Error “550 xxxx is not allowed to send mail from” – 3 Causes and Fixes
And as part of our services, we resolve technical support queries posted by hosting users.
A common email bounce error we see in support requests is:
This is an SMTP server at mx.sender.com Your message could not be delivered to the following address: <firstname.lastname@example.org> from <email@example.com> to <firstname.lastname@example.org> Connected to recipient-mx.com:yy.yy.yy.yy but sender was rejected. STARTTLS proto=TLSv1.2; cipher=DHE-RSA-AES256-SHA. Remote host said: 550 5.1.0 xx.xx.xx.xx is not allowed to send from <domain1.com> per it's SPF Record. Please inspect your SPF settings, and try again.
This means that the mail failed an anti-spam check called SPF, and it was rejected by the recipient’s server.
What is the error “550 5.1.0 [ IP ] is not allowed to send from”?
Many mail servers use an anti-spam defense called SPF (Sender Policy Framework).
Using SPF, mail servers will check if an incoming mail is sent from an “authorized” mail server. For this it uses a DNS record called SPF.
SPF records are set by default by many hosting providers, and contains the website’s IP address (A record) and the domain’s mail server IPs (MX records).
For eg. here’s a typical SPF record:
$ dig +short txt bobcares.com "v=spf1 a mx ip4:220.127.116.11 -all"
This means that mail servers will check if a mail coming from <any-name>@bobcares.com originated from any of these:
- IP in A record
- IP in MX record
If the mail originated from some other IP, it is considered a forged mail, and discarded.
SPF errors might also be shown as:
SMTP error from remote server for RCPT TO command, host: recipient-mx.com (yy.yy.yy.yy) reason: 550 : SPF: xx.xx.xx.xx is not allowed to send mail from email@example.com
firstname.lastname@example.org: SMTP error from remote server for RCPT TO command, host: recipient-mx.com (yy.yy.yy.yy) reason: 550 xx.xx.xx.xx is not allowed to send mail from domain1.com
What are the causes of “[ IP ] is not allowed” error
SPF checks rely on the proper configuration and functioning of DNS.
We’ve seen a wide range of causes for SPF fail that includes name server errors, domain expiration, DNS errors and more.
However, most support issues are caused by these 3 errors:
1. Wrong entry in MX or A records
SPF records can be a bit confusing.
We’ve seen VPS users and Shared hosting users set wrong entries, usually when they have recently switched servers.

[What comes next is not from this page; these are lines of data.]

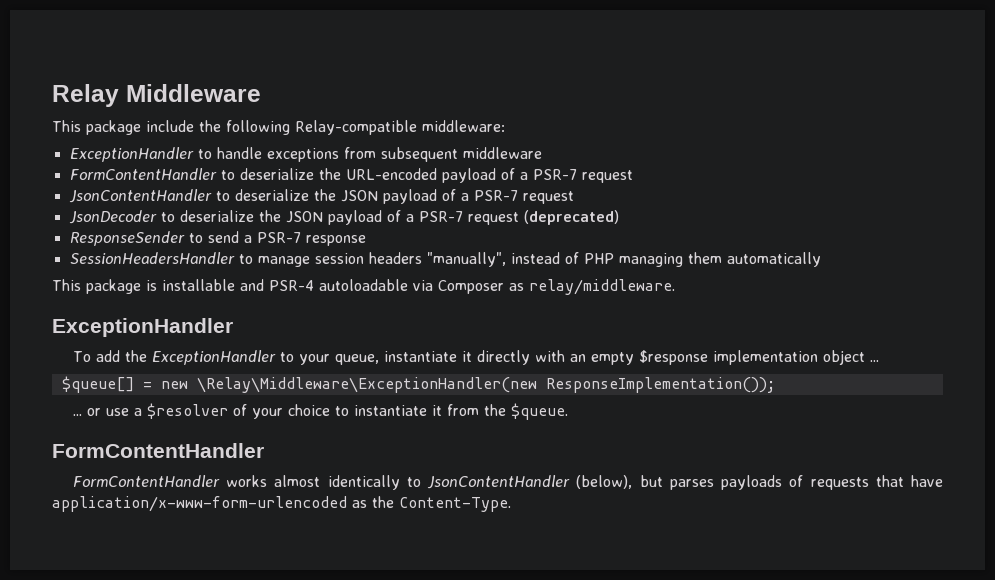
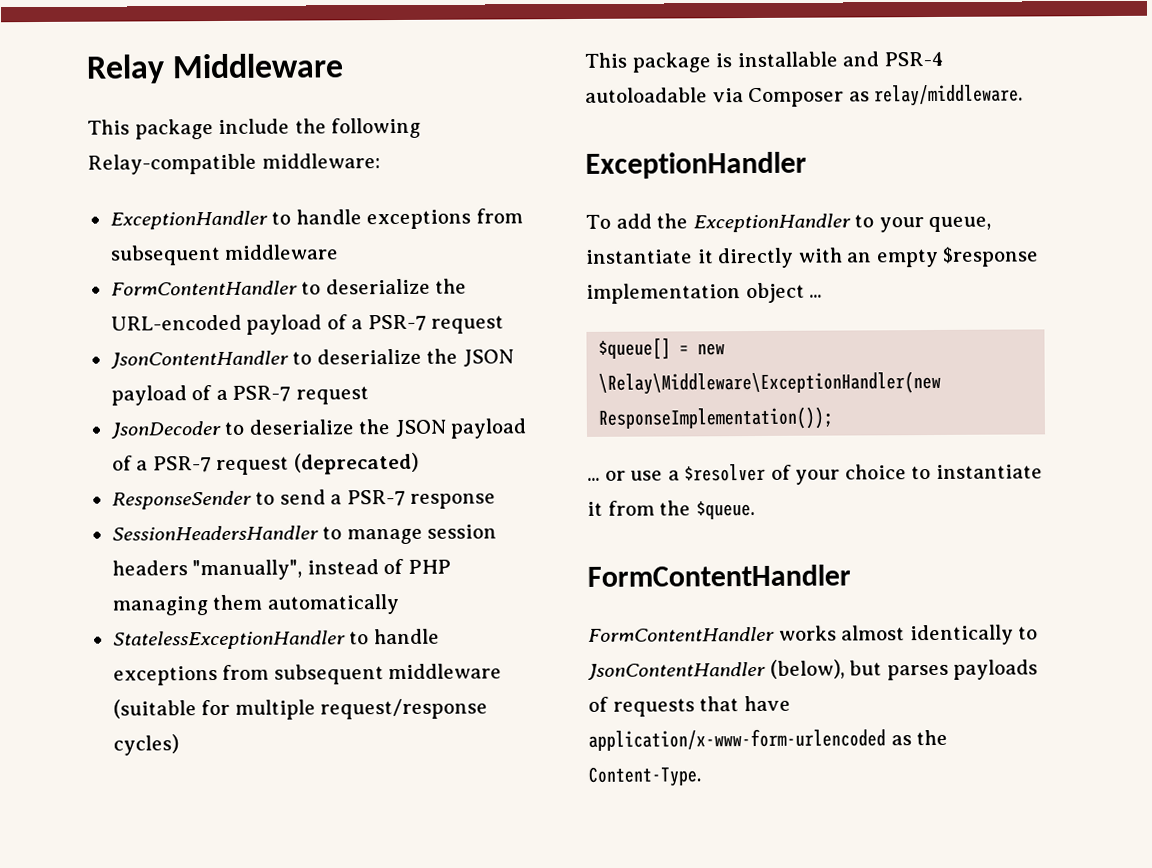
(821, 259) none -> [112,628,440,650] [112,663,503,686] [112,698,489,720] [112,734,179,756] // StatelessExceptionHandler to handle exceptions from subsequent middleware (suitable for multiple request/response cycles)

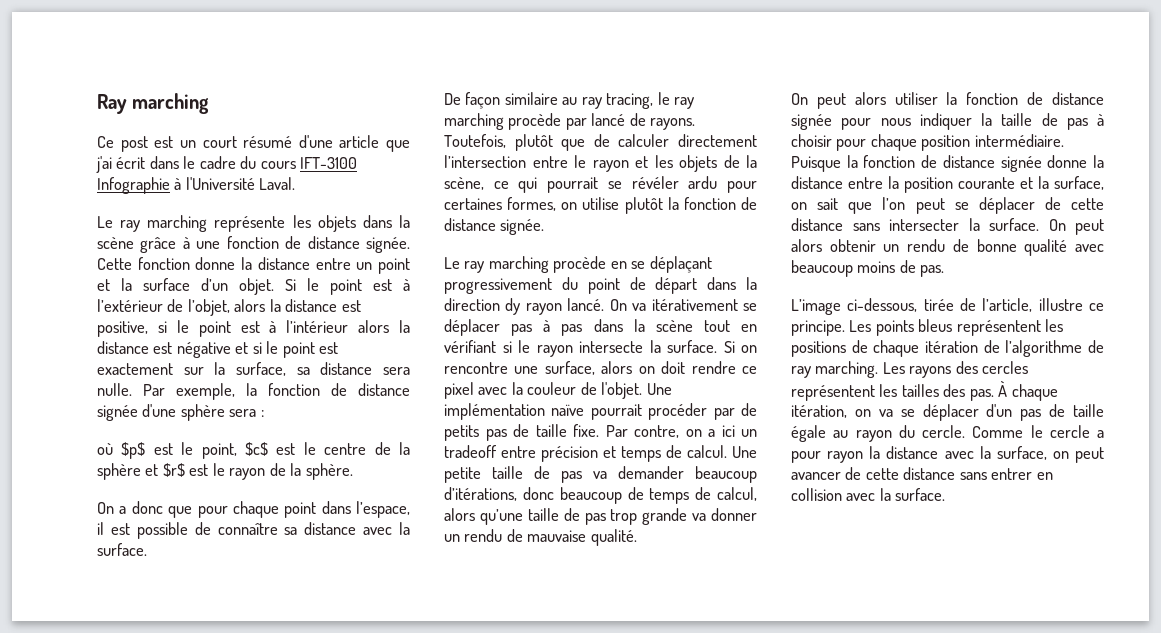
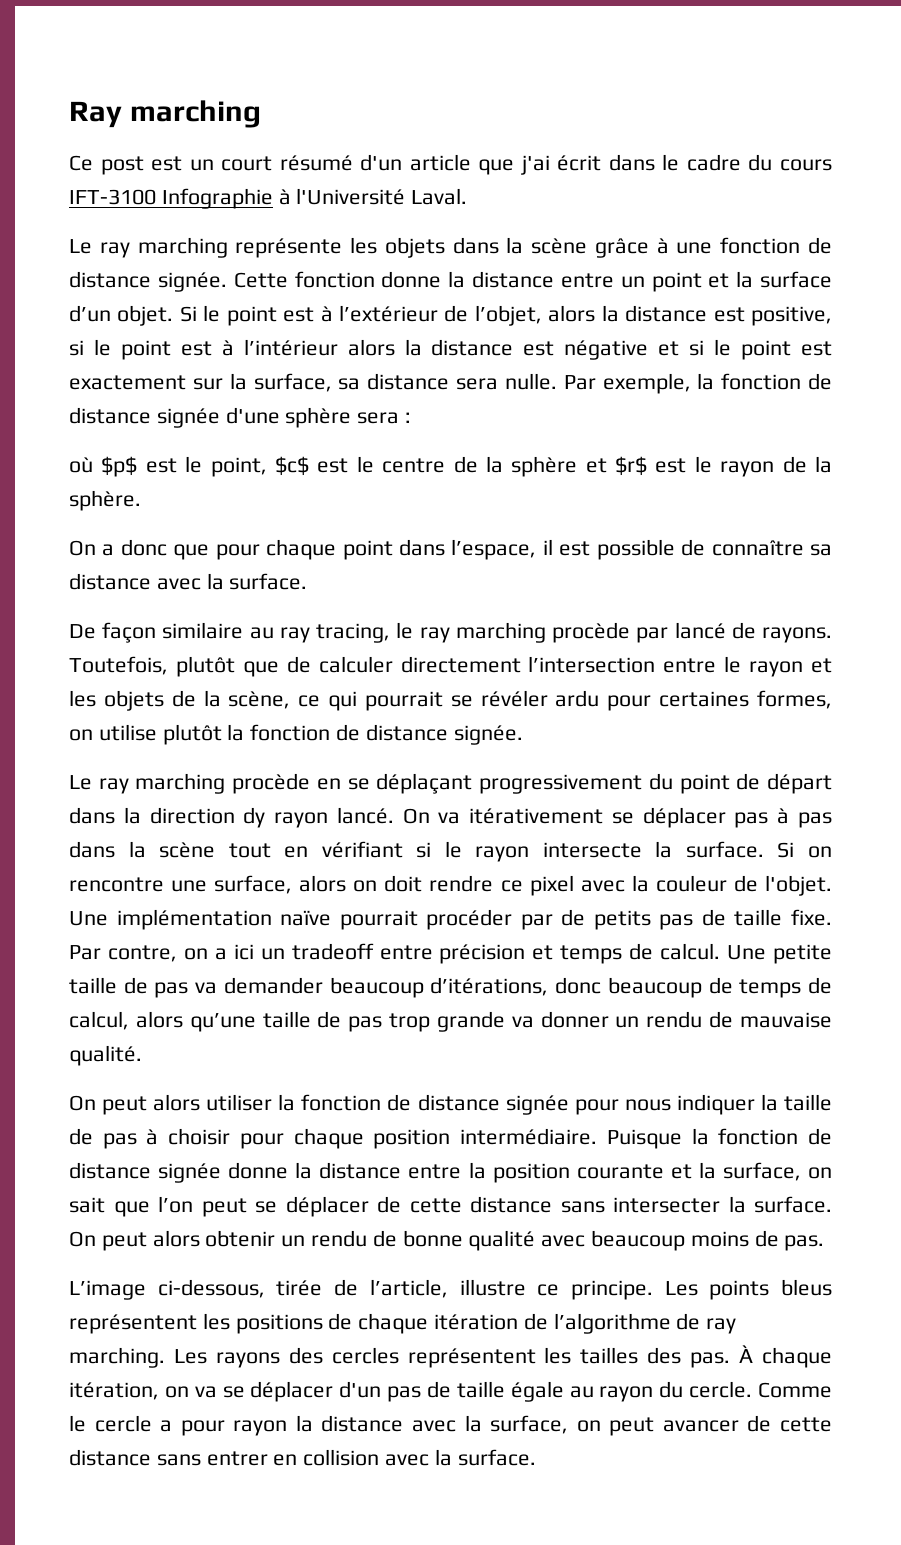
[298,135,333,148] d'une -> [360,154,403,171] d'un

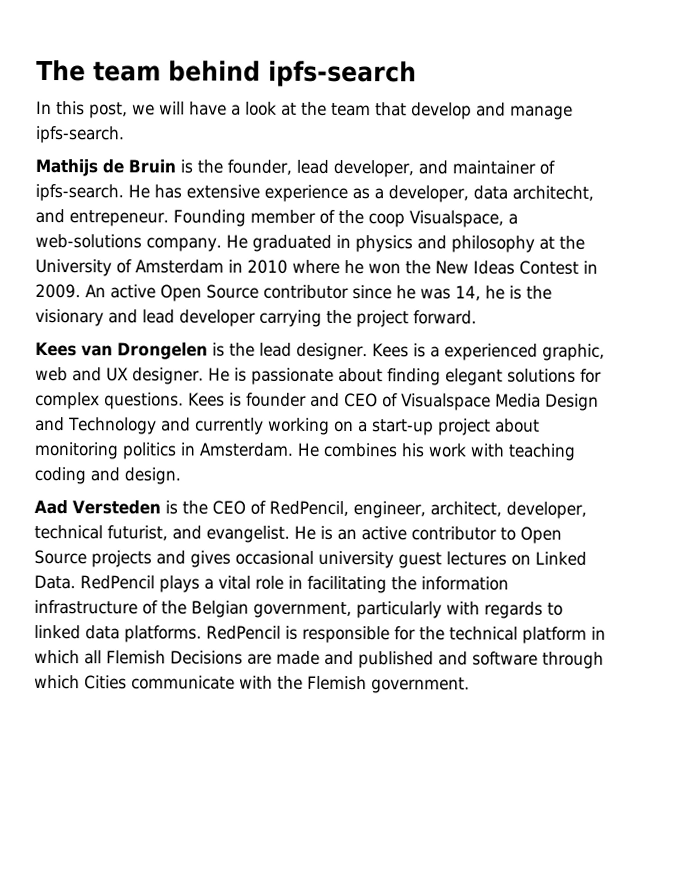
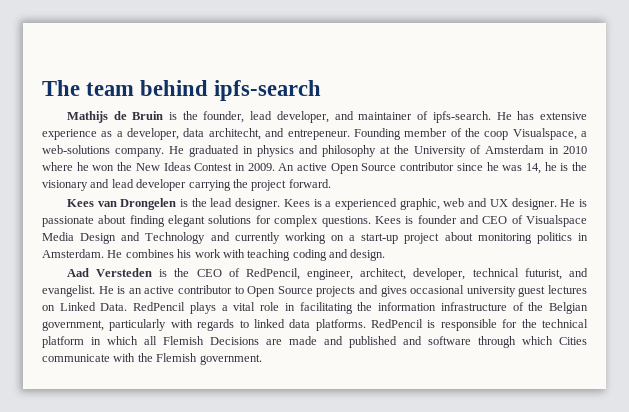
[36,100,573,120] [35,125,125,144] // In this post, we will have a look at the team that develop and manage ipfs-search. -> (322, 90) none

Users forget to update the IP in SPF records, which causes mails from the new servers to be rejected.
Solution : We fix this issue by setting the right IP in SPF, and by including A and MX records in the list.
2. Missing SPF record for external MX
Many businesses use Google Apps and similar services to host their mail.
But if Google mail servers are not included in the SPF record, the mail will fail.
Solution : This issue is fixed by Including the external mail service IP or their domain name in the SPF record, like so:
v=spf1 a mx include:_spf.google.com -all
3. Name server downtime or syncing issues
Almost all hosting providers use multiple servers to serve DNS records.
DNS entries updated in one server automatically syncs to all others.
But there are cases where new SPF entries has failed to sync or the DNS servers were unreachable. This causes the SPF record lookup to fail, and the mail to bounce.
Solution : Name servers can fail due to many reasons such as network errors, config issues, authentication issues, etc. We analyze the events in server log, fix the exact cause, and fix the issue.
“550 xxxx is not allowed to send mail from” is en email bounce error caused when the sender’s IP address do not match the IPs in SPF records. Here we’ve discussed 3 causes for this error, and how we fix them.